Sin dalla Grecia antica barbaro era sinonimo di selvaggio, incivile, feroce, crudele, da temere e da sottomettere. A lungo anche la storiografia individuò nelle invasioni barbariche il momento del precipitarsi della storia dallo splendore dell’età classica all’oscurità di quell’età di mezzo, il Medioevo, da vivere in attesa della rinascita dello splendore dell’antico e del nuovo trionfo della ragione. Ma questa visione ha ormai fatto il suo tempo e diventa importante scoprirci figli ed eredi anche di quei “barbari”, e incontrarli con una consapevolezza nuova, alla ricerca delle tracce del senso di un nuovo mondo che essi contribuirono a creare. Tra i popoli che hanno lasciato una maggiore traccia, nella storia, nella cultura e nell’arte italiana un posto speciale lo hanno sicuramente i Longobardi a cui è dedicato questo ciclo di lezioni dove raccontiamo di Alboino, Teodolinda, Rotari, Desiderio, dove incontriamo splendide testimonianze architettoniche ed artistiche in Friuli, Lombardia, Umbria, Campania, imparando a conoscere e ad apprezzare il popolo che provò a fare dell’Italia un’unica nazione.

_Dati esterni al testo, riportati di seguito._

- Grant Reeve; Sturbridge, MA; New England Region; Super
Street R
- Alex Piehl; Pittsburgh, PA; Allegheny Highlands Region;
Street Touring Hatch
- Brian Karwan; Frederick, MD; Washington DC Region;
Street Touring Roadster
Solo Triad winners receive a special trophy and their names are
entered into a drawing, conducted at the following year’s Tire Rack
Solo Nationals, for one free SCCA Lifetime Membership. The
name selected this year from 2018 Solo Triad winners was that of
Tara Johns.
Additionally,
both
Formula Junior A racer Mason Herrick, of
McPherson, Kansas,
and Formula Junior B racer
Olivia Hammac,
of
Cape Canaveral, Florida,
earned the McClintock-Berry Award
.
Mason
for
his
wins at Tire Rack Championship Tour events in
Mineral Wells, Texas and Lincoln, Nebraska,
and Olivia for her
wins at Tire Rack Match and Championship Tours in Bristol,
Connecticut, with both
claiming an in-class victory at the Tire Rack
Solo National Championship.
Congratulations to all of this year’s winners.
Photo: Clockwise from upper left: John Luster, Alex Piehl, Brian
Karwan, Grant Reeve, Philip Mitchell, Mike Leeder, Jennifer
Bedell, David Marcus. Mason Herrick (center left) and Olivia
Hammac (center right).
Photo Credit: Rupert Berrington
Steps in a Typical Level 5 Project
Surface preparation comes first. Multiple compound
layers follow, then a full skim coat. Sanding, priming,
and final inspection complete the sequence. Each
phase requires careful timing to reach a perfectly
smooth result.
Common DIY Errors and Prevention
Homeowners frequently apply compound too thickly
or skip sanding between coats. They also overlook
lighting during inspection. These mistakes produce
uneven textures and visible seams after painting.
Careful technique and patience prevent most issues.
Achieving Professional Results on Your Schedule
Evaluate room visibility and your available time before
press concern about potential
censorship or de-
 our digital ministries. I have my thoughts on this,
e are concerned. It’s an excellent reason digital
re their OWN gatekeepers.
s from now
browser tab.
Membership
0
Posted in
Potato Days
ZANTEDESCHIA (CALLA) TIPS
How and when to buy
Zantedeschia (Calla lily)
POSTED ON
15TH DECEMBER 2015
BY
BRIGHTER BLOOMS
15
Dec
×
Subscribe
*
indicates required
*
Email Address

Carla Vaudo da vent’anni lavora con Flumen e ha contribuito in modo significativo allo sviluppo dell’Associazione attraverso una costante ideazione di viaggi, corsi e conferenze, visite guidate e laboratori didattici. È la responsabile della sede Flumen di Latina.
È laureata e specializzata in Archeologia Medievale presso la Sapienza di Roma, diplomata e perfezionata in Archeologia Cristiana presso il Pontificio Istituto di Archeologia Cristiana, e ha condotto numerose campagne di scavo.
Autrice dei precedenti cicli di video-lezioni I Bizantini in Italia, Nell’Universo della Simbologia Medievale, Dar al-Islam: arte e cultura del mondo islamico nel medioevo , I Normanni in Italia e Il Cammino di Santiago, oltre che del ciclo di video-narrazioni musicali Luce-Tempo-Dono e Viaggio a Granada, disponibili all’interno della Videoteca di Flumen.